▶ [Work instructions] Below are the entries; return every line among them that holds the word "These".

Saved data entries
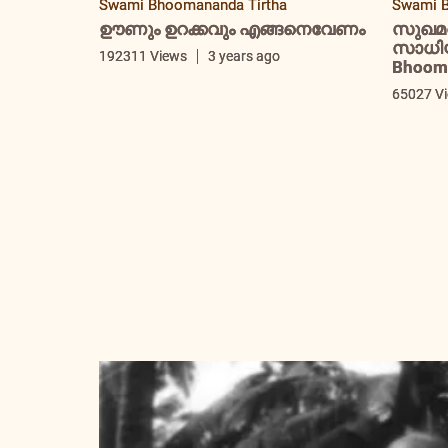
Swami Bhoomananda Tirtha
Swami B
ഊണും ഉറക്കവും എങ്ങനെവേണം
സുഖമ
സാധിയ്
192311 Views
3 years ago
Bhooma
65027 V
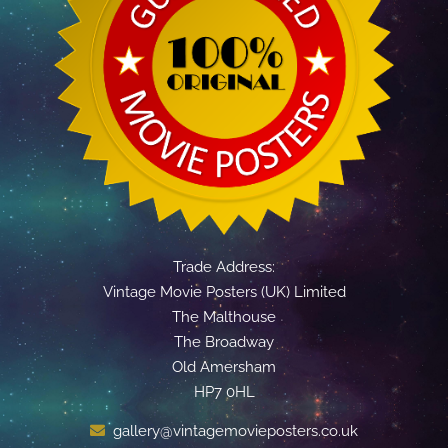
Trade Address:
Vintage Movie Posters (UK) Limited
The Malthouse
The Broadway
Old Amersham
HP7 0HL
gallery@vintagemovieposters.co.uk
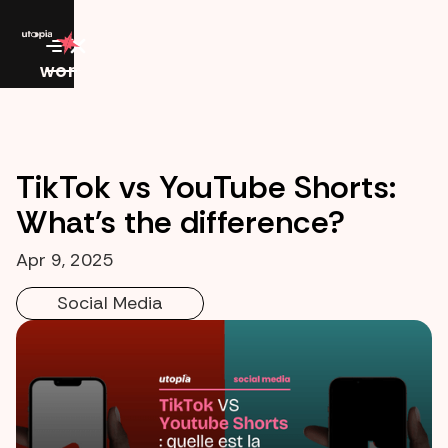
work
TikTok vs YouTube Shorts:
What's the difference?
Apr 9, 2025
Social Media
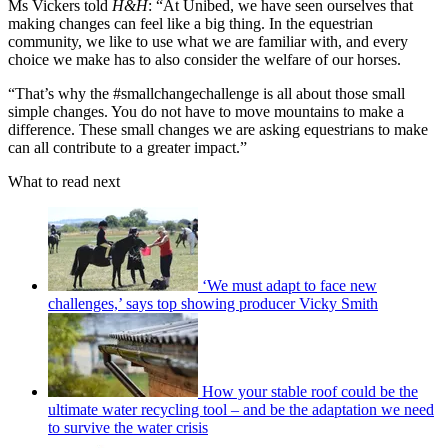
Ms Vickers told
H&H
: “At Unibed, we have seen ourselves that
making changes can feel like a big thing. In the equestrian
community, we like to use what we are familiar with, and every
choice we make has to also consider the welfare of our horses.
“That’s why the #smallchangechallenge is all about those small
simple changes. You do not have to move mountains to make a
difference. These small changes we are asking equestrians to make
can all contribute to a greater impact.”
What to read next
‘We must adapt to face new
challenges,’ says top showing producer Vicky Smith
How your stable roof could be the
ultimate water recycling tool – and be the adaptation we need
to survive the water crisis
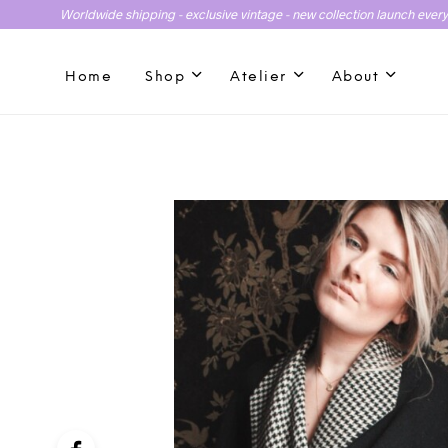
Worldwide shipping - exclusive vintage - new collection launch ever
Home
Shop
Atelier
About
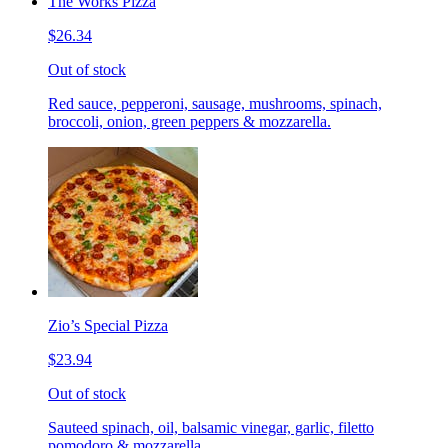
The Works Pizza
$26.34
Out of stock
Red sauce, pepperoni, sausage, mushrooms, spinach,
broccoli, onion, green peppers & mozzarella.
Zio’s Special Pizza
$23.94
Out of stock
Sauteed spinach, oil, balsamic vinegar, garlic, filetto
pomodoro & mozzarella.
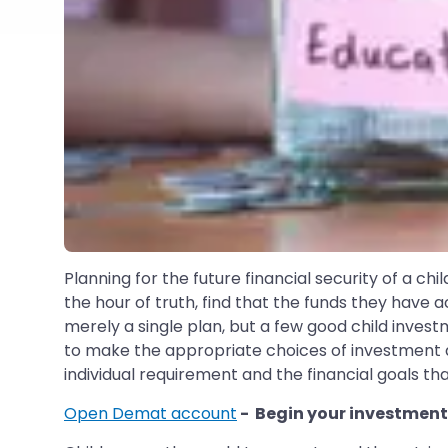
Planning for the future financial security of a chil
the hour of truth, find that the funds they have a
merely a single plan, but a few good child invest
to make the appropriate choices of investment at
individual requirement and the financial goals tha
Open Demat account
- Begin your investment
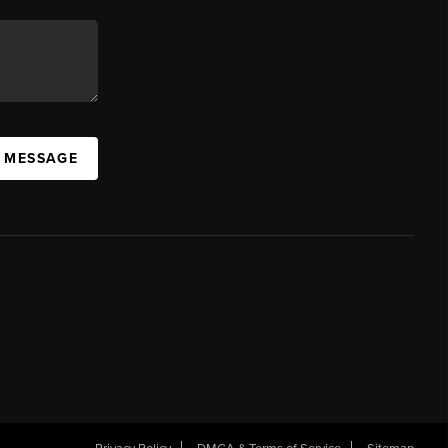
A MESSAGE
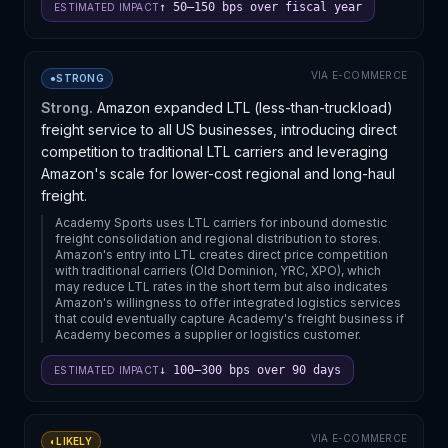
↑ 50–150 bps over fiscal year
ESTIMATED IMPACT
VIA
E-COMMERCE
●
STRONG
Strong.
Amazon expanded LTL (less-than-truckload)
freight service to all US businesses, introducing direct
competition to traditional LTL carriers and leveraging
Amazon's scale for lower-cost regional and long-haul
freight.
Academy Sports uses LTL carriers for inbound domestic
freight consolidation and regional distribution to stores.
Amazon's entry into LTL creates direct price competition
with traditional carriers (Old Dominion, YRC, XPO), which
may reduce LTL rates in the short term but also indicates
Amazon's willingness to offer integrated logistics services
that could eventually capture Academy's freight business if
Academy becomes a supplier or logistics customer.
↓ 100–300 bps over 90 days
ESTIMATED IMPACT
VIA
E-COMMERCE
◐
LIKELY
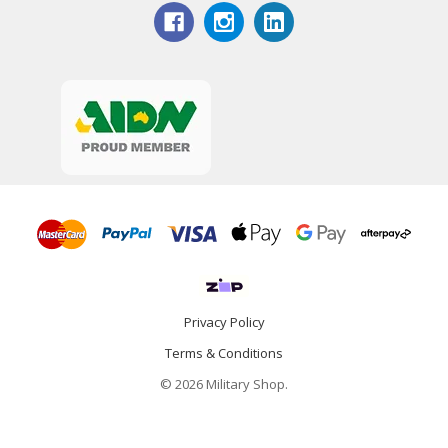
Privacy Policy
Terms & Conditions
© 2026 Military Shop.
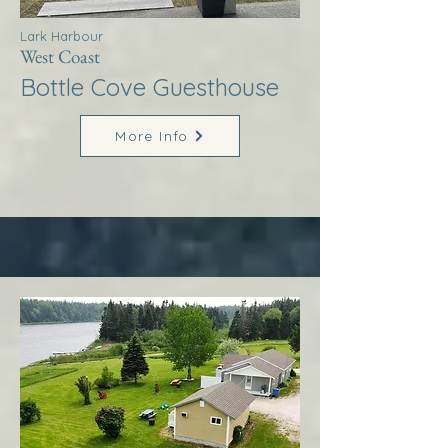
Lark Harbour
West Coast
Bottle Cove Guesthouse
More Info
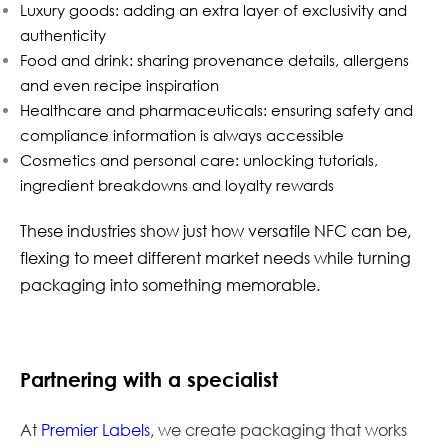
Luxury goods: adding an extra layer of exclusivity and
authenticity
Food and drink: sharing provenance details, allergens
and even recipe inspiration
Healthcare and pharmaceuticals: ensuring safety and
compliance information is always accessible
Cosmetics and personal care: unlocking tutorials,
ingredient breakdowns and loyalty rewards
These industries show just how versatile NFC can be,
flexing to meet different market needs while turning
packaging into something memorable.
Partnering with a specialist
At
Premier Labels
, we create packaging that works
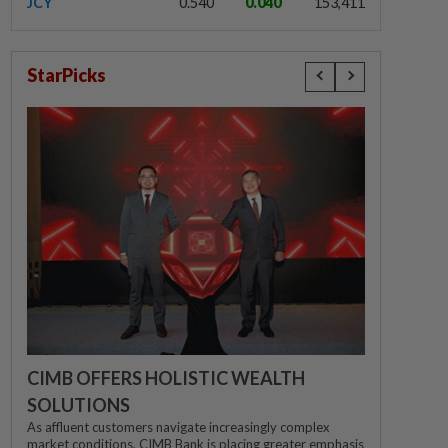
JCY
0.540
0.040
153,411
StarPicks
CIMB OFFERS HOLISTIC WEALTH
SOLUTIONS
As affluent customers navigate increasingly complex
market conditions, CIMB Bank is placing greater emphasis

▶ [Task answer]
difference. These small changes we are asking equestrians to make
These industries show just how versatile NFC can be,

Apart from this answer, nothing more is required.